The headless remains of Kelly, who led a gang in Victoria in the late 1800s, were identified last November through DNA tests.

The bones were found in a mass grave outside the former Pentridge Prison.

The site's property developers wanted to keep the remains but Kelly's family wanted the bones returned.

State officials have issued a new licence for exhumation, which means that the developers will not be able to keep the remains for display in a museum, Australian media reported.

"The Kelly family will now make arrangements for Ned's final burial," Ellen Hollow, a great-granddaughter of Kelly's sister, said in a statement.

"We also appeal to the person who has the skull in their possession to return it... so that when the time comes for Ned to be laid to rest his remains can be complete."

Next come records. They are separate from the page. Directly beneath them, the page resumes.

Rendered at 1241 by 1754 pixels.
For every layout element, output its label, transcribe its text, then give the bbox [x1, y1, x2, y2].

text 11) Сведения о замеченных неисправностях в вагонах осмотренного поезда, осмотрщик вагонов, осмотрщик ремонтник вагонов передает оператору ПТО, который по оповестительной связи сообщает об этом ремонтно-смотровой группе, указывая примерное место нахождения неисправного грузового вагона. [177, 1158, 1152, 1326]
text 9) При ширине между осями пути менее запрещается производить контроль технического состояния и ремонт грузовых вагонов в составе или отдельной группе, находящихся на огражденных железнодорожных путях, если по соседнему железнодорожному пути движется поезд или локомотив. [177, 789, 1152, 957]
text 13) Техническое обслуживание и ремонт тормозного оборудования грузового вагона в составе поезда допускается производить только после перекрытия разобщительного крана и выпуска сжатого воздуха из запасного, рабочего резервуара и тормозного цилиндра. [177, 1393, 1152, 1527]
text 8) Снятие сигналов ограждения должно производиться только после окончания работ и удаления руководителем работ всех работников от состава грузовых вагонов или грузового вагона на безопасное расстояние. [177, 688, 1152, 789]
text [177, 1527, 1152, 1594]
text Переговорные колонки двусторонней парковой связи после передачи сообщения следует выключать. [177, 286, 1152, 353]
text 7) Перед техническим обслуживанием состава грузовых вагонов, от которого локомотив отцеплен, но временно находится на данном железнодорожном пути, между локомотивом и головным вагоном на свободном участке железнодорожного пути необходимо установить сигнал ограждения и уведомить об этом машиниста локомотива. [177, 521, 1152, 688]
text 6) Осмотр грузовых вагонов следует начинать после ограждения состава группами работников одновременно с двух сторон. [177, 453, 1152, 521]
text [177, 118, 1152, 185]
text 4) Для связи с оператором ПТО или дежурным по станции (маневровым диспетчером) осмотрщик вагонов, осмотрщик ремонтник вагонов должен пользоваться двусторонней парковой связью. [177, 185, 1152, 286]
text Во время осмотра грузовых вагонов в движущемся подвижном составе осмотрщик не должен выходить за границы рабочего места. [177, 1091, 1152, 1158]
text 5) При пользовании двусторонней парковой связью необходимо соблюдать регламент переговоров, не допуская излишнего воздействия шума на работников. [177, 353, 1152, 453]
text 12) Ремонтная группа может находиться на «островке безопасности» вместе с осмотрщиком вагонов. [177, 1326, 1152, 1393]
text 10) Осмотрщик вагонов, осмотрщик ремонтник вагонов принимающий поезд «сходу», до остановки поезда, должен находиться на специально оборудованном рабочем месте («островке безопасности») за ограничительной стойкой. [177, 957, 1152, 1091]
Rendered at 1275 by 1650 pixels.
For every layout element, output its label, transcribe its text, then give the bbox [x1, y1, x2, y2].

Ned Kelly was seen by some as a cold-blooded killer and by others as a folk hero who fought colonial authorities.

The bushranger killed three policemen before being captured in Victoria in 1880 and was hanged for murder at Old Melbourne Jail in November of the same year.

But his body went missing after it was thrown into a mass grave. The bodies in the grave were transferred from the prison to Pentridge Prison in 1929 and then exhumed again in 2009.

The exploits of Kelly and his gang have been the subject of numerous films and television series, including a portrayal by Rolling Stone Mick Jagger in a 1970 film.